→ **Text shown**:
------------------------------------------------

- Born: 3 December 1893 Minsk, Russian Empire (now Belarus)
- Died: 25 January 1953 (aged 59) London, UK
- Occupations: Ballet, opera and theatre designer
- Years active: 1926–1953

= Sophie Fedorovitch =

Sophie Fedorovitch (Сафія Федаровіч; 3 December 1893 – 25 January 1953) was a Russian-born theatrical designer who worked with ballet choreographer Sir Frederick Ashton from his first choreographed ballet in 1926 until her accidental death in 1953.

Fedorovitch designed for several British choreographers including Ninette de Valois and Antony Tudor, as well as for opera and theatre. From 1951 until her death in 1953, she was a member of the artistic advisory panel of Sadler's Wells Ballet, a role she had unofficially undertaken for many years.

In her 2012 article in Research in Dance Education, Elizabeth McLean's view was that Fedorovitch had a "formative influence" on British ballet design of the 1930s and 1940s, and that she should be considered the equal of her contemporary, Christian Bérard.

------------------------------------------------

→ **Written exercise 1**:
List every person named in the Sophie Fedorovitch biography other than Fedorovitch herself.
→ **Written exercise 2**:
Copy the Sophie Fedorovitch biography word for word, from "Fedorovitch designed for" to "contemporary, Christian Bérard.".

→ **Data excerpt**:
------------------------------------------------

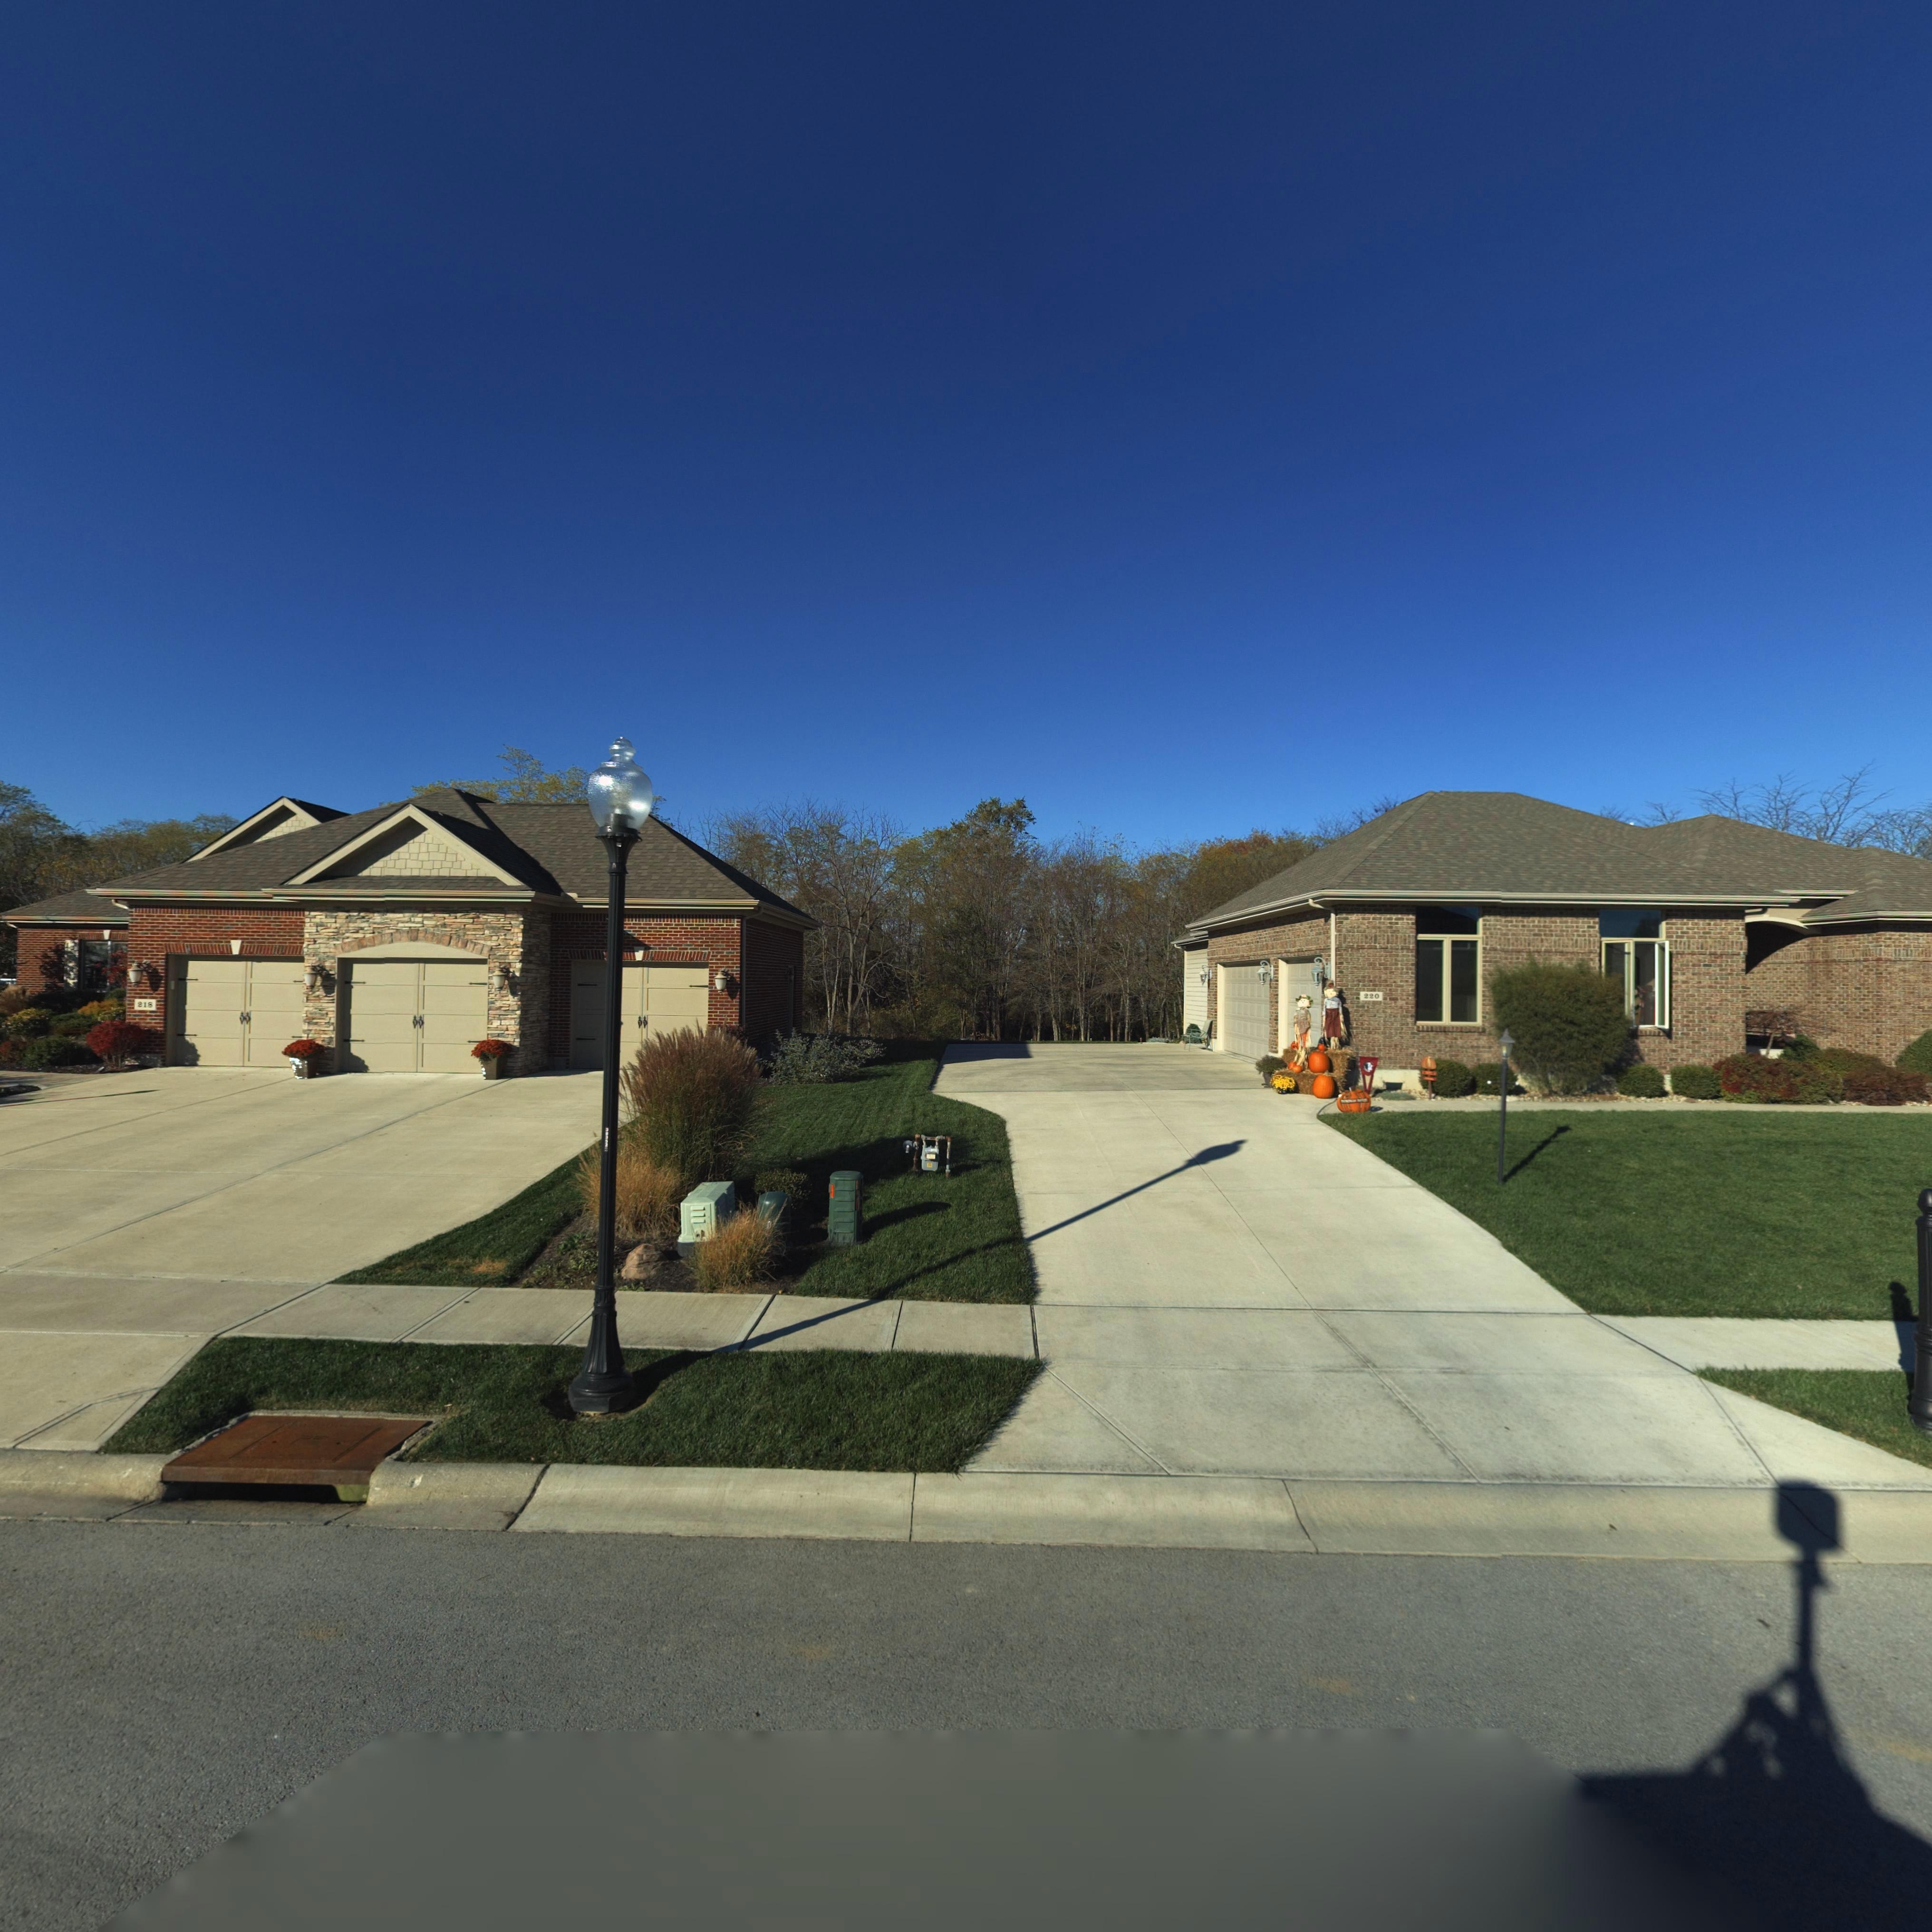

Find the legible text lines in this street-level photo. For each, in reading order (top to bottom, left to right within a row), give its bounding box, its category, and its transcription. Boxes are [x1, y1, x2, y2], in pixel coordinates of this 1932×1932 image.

[1363, 992, 1380, 1000] StreetNumber: 220
[136, 1001, 154, 1009] StreetNumber: 218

------------------------------------------------

→ **Answer 1**:
Sir Frederick Ashton, Ninette de Valois, Antony Tudor, Elizabeth McLean, Christian Bérard

→ **Answer 2**:
Fedorovitch designed for several British choreographers including Ninette de Valois and Antony Tudor, as well as for opera and theatre. From 1951 until her death in 1953, she was a member of the artistic advisory panel of Sadler's Wells Ballet, a role she had unofficially undertaken for many years.

In her 2012 article in Research in Dance Education, Elizabeth McLean's view was that Fedorovitch had a "formative influence" on British ballet design of the 1930s and 1940s, and that she should be considered the equal of her contemporary, Christian Bérard.